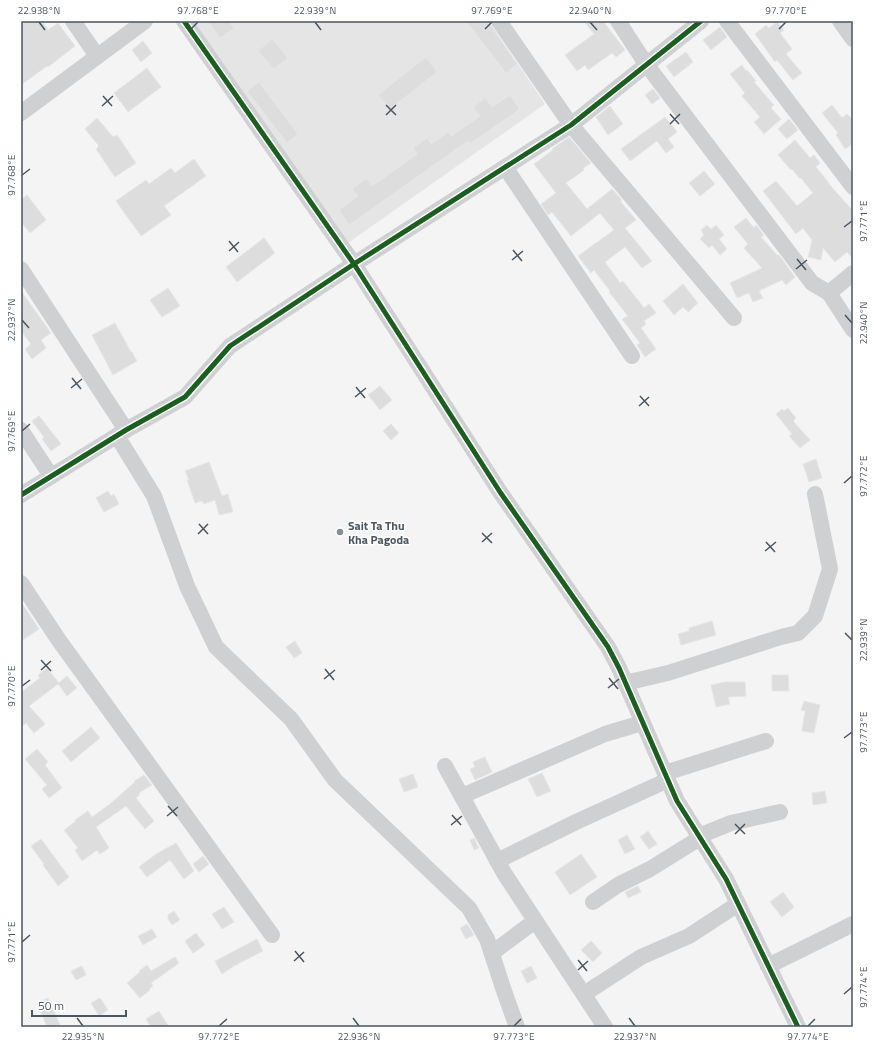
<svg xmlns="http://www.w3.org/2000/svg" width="874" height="1048" viewBox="0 0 874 1048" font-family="'Titillium Web',sans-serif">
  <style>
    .education { fill: #e6e5e6 }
    .building { fill: #ddddde; stroke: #e5e6e7 }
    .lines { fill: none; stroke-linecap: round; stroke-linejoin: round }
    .minor { stroke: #ced0d2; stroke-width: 16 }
    .cycleway-casing { stroke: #fff; stroke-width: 8 }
    .cycleway { stroke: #1b5e20; stroke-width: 5 }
    .ticks { fill: none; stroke: #4a5661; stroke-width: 1.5 }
    .poi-dot { fill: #868d94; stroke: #fff; stroke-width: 1.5 }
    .labels { text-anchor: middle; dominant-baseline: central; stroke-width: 3; stroke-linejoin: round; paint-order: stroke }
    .poi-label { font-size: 12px; font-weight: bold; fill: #4a5661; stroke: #fff; text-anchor: start }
    .neatline { fill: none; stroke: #4a5661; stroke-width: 1.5 }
    .ticks-label { font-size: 10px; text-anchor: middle; fill: #4a5661 }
  </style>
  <rect width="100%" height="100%" fill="#f4f4f4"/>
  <polygon class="education" points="190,21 489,21 545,104 345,245"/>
  <g class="building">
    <polygon points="21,21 42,21 48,30 58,23 75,46 48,67 47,66 21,85"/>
    <polygon points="208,21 229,21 234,28 220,38"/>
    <polygon points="466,21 489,21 491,26 517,64 506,73"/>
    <polygon points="584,21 603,21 625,50 616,57 612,53 588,70 585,65 577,71 565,55 594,34"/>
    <polygon points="777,22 784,30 780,33 792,49 786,54 802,73 793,80 777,60 775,62 755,34 766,25 769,28"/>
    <polygon points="720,27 727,37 711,50 703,40"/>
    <polygon points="272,39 288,58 274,69 258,51"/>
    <polygon points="143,41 152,53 141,62 132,50"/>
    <polygon points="686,52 693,62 674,77 666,66"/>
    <polygon points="426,57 437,72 390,109 378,95"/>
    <polygon points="742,65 746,71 747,70 756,81 754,82 774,105 771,108 781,119 764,134 754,122 760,117 742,96 745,93 730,74"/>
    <polygon points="147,68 161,87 128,112 114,93"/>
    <polygon points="259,82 298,134 287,143 247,91"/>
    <polygon points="653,89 660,98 652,104 645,95"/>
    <polygon points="510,95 520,109 470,144 468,141 349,225 339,210 358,196 352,189 367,178 372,186 417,154 413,148 427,138 431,144 449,132 451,136 480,116 473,107 485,98 492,107"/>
    <polygon points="832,105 842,118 847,114 853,120 853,144 845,149 836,135 838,133 822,113"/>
    <polygon points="610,106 623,124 608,135 596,117"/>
    <polygon points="665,117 677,132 668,139 674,147 666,153 657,141 630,161 621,149"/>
    <polygon points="97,118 113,137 117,135 136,163 115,177 96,149 99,146 85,129"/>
    <polygon points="789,119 798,130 787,139 778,129"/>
    <polygon points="569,137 591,163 583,168 584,170 566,183 587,209 612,189 622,200 620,201 636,220 625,228 652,261 642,268 625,247 605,262 620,283 623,281 644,308 649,304 656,313 644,321 646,324 641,328 656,349 645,357 637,345 640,343 622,319 628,316 609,292 610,291 594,270 591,273 578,256 614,230 600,213 571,236 552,212 548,215 541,204 556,193 534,164 553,150 552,149"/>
    <polygon points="795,140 810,158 814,155 820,163 816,167 828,182 828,183 853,211 853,259 847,252 835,262 823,248 821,260 808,257 812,240 803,228 796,234 763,191 776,181 797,206 813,193 801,178 800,179 792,169 791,170 778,155"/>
    <polygon points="194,159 206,176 164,206 171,215 141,236 116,201 146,180 149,184 171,168 175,173"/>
    <polygon points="704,171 715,184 700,196 689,183"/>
    <polygon points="27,195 46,220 30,233 21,222 21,200"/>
    <polygon points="746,218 754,228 756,225 764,235 761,237 777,255 779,255 795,277 786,285 782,280 759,291 763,298 753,302 749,293 737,298 730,283 762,268 744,248 748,244 734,227"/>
    <polygon points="707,225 711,229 716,225 724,235 719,239 727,249 720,255 712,245 709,248 700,239 704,235 701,230"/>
    <polygon points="264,238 275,253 237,282 226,267"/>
    <polygon points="683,284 698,303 688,312 683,307 674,315 663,301"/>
    <polygon points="168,288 180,306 162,317 150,300"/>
    <polygon points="21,291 51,333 41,340 46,348 32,359 25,349 31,344 21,331"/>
    <polygon points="115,323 131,352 132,352 137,361 113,375 92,335"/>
    <polygon points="380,386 392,400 380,410 368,395"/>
    <polygon points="788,408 796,418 793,421 810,440 800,448 789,436 792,434 776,414 782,409 784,411"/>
    <polygon points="39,416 61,444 51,451 42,439 44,437 32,421"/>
    <polygon points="391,424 399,433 391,440 383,431"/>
    <polygon points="816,459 822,478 809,482 803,464"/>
    <polygon points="209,462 222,496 228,494 233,512 219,515 215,500 204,504 202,501 195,503 187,480 189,480 185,471"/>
    <polygon points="108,491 111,496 114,494 119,504 104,512 96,498"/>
    <polygon points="21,602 39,629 21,641"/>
    <polygon points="712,621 716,635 681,645 678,634 689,631 689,628"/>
    <polygon points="295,641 302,653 294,658 286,647"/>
    <polygon points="47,668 59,683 67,676 77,688 67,696 58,684 29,706 45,724 34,733 26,723 21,727 21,692 40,678 38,675"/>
    <polygon points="772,675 788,675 789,691 772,691"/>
    <polygon points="725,682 745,682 746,696 728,697 730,704 716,707 711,685"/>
    <polygon points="804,701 820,705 814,733 802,731 805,711 801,710"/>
    <polygon points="91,727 100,738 71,762 62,751"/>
    <polygon points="37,749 48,762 45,765 62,788 49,798 42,789 47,785 25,759"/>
    <polygon points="485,757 492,772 475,780 470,769 475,767 473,762"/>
    <polygon points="542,773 551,791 537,797 528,779"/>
    <polygon points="413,774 418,787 404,792 399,779"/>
    <polygon points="144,775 152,785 139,793 140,794 136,798 154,821 145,829 126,806 96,827 109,848 100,854 97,850 82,861 75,850 78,848 64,830 76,821 75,820 88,811 92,817 110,804 135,782 134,781"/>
    <polygon points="825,791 827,803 813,805 812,793"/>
    <polygon points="648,831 657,844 649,849 640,837"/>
    <polygon points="627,835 635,849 625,854 618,840"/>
    <polygon points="474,838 479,848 474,850 470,840"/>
    <polygon points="41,839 69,877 58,886 43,865 44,864 31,846"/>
    <polygon points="176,843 194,871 184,879 170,860 147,877 139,867 156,854"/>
    <polygon points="581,854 597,877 570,895 555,872"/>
    <polygon points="203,856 209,864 199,872 193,864"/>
    <polygon points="638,886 641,892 628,898 625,892"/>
    <polygon points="783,892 794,907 782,917 770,902"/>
    <polygon points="224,907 234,922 222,929 212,914"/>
    <polygon points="174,911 180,920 172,925 168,919 168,915"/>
    <polygon points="467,924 474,935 466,939 460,928"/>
    <polygon points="152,929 157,937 143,945 138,936"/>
    <polygon points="196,933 205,945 193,953 185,941"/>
    <polygon points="257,939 263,951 234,966 222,974 215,961"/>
    <polygon points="591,941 602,953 593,962 581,950"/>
    <polygon points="175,957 179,963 151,983 153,986 149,989 150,990 140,998 127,983 140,972 139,971 147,965 151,971"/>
    <polygon points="82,966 86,975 76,980 71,971"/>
    <polygon points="531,966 537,978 527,983 521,971"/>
    <polygon points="48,998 61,1027 47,1027 37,1003"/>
    <polygon points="100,998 108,1010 99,1016 91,1003"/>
    <polygon points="159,1011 169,1027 151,1027 146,1019"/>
  </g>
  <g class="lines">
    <g class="minor">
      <polyline points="73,21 97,56"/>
      <polyline points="184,21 354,264 500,492 608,647 619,668 677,801 726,879 798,1027"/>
      <polyline points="499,21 571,125 734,318"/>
      <polyline points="618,21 646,64 812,283 829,293"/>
      <polyline points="727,21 853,187"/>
      <polyline points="840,21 853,39"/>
      <polyline points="21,113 145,21"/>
      <polyline points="505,167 632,356"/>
      <polyline points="21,269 126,430"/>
      <polyline points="853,273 829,293 853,330"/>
      <polyline points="21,430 51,476"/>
      <polyline points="117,436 154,496 187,586 216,647 291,719 335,780 469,908 487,939 504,991 517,1027"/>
      <polyline points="21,495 126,430 185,397 230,346 354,264 571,125 701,21"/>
      <polyline points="21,583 58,639 272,935"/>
      <polyline points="625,683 668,673 781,637 798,633 815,616 830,569 815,494"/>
      <polyline points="445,766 504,873 605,1027"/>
      <polyline points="665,773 766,741"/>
      <polyline points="462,796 605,734 642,723"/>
      <polyline points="699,836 731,823 780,812"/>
      <polyline points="497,861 576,822 668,780"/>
      <polyline points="593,902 618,885 650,869 700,838"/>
      <polyline points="492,953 535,921"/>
      <polyline points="768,966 853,924"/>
      <polyline points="584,994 641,957 689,936 738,904"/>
    </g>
    <g class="cycleway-casing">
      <g id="cycleway">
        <polyline points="184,21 354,264 500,492 608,647 619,668 677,801 726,879 798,1027"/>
        <polyline points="21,495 126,430 185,397 230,346 354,264 571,125 701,21"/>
      </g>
    </g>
    <use href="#cycleway" class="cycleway"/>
  </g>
  <path class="ticks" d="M39,22L45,30M315,22L321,30M590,22L597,30M191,29L198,22M485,29L492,22M779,29L786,22M103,96L112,106M386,105L396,115M102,106L113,96M670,114L679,124M386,115L396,105M670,124L680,114M22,175L30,169M844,227L852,221M229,241L238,252M513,250L522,261M229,251L239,242M797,259L806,270M512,260L523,251M796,269L807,260M845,315L852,323M22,320L29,328M72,378L81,389M356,387L365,398M71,388L82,379M640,396L649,406M355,397L366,388M639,406L649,397M22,431L30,424M844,483L852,476M199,524L208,534M482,533L492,543M198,534L208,524M482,542L492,533M766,542L775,552M765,551L776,542M845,633L852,640M41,660L51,671M325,669L334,680M41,670L51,661M609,678L618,689M324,679L335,670M22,686L30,680M608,688L619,679M844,738L852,732M168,806L177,816M452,815L461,825M167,816L178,807M735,824L745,834M451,825L462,816M735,834L745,824M22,942L30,935M295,951L304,962M578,960L587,971M294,961L304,952M578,970L588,961M844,994L852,987M77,1018L83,1026M353,1018L359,1026M629,1018L635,1026M219,1026L227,1019M514,1026L521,1019M808,1026L815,1019"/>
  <circle class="poi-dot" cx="340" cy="532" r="4"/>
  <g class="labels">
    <g class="poi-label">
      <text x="348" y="525">Sait Ta Thu<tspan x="348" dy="14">Kha Pagoda</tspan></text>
    </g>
  </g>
  <rect width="874" height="1048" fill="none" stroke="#ffffff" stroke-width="44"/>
  <path d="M32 1010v6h94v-6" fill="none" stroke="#4a5661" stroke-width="2"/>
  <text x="38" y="1010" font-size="12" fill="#4a5661" stroke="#ffffff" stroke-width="3" paint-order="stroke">50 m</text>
  <rect x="22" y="22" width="830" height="1004" class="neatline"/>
  <g class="ticks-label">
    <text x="39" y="14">22.938°N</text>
    <text x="198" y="14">97.768°E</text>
    <text x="315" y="14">22.939°N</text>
    <text x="492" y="14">97.769°E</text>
    <text x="590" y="14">22.940°N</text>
    <text x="786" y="14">97.770°E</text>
    <text transform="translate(11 175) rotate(-90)" y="4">97.768°E</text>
    <text transform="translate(863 221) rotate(-90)" y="4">97.771°E</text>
    <text transform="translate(11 320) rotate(-90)" y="4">22.937°N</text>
    <text transform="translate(863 323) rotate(-90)" y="4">22.940°N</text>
    <text transform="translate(11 431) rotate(-90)" y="4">97.769°E</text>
    <text transform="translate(863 476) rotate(-90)" y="4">97.772°E</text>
    <text transform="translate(863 640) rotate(-90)" y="4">22.939°N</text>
    <text transform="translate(11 686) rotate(-90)" y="4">97.770°E</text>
    <text transform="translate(863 732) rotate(-90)" y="4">97.773°E</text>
    <text transform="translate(11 942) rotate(-90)" y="4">97.771°E</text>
    <text transform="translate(863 987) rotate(-90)" y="4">97.774°E</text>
    <text x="83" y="1040">22.935°N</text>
    <text x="219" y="1040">97.772°E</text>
    <text x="359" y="1040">22.936°N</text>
    <text x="514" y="1040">97.773°E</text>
    <text x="635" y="1040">22.937°N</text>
    <text x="808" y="1040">97.774°E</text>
  </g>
</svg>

···

If a line in the records above contains the word "lines", copy it.

    .lines { fill: none; stroke-linecap: round; stroke-linejoin: round }
  <g class="lines">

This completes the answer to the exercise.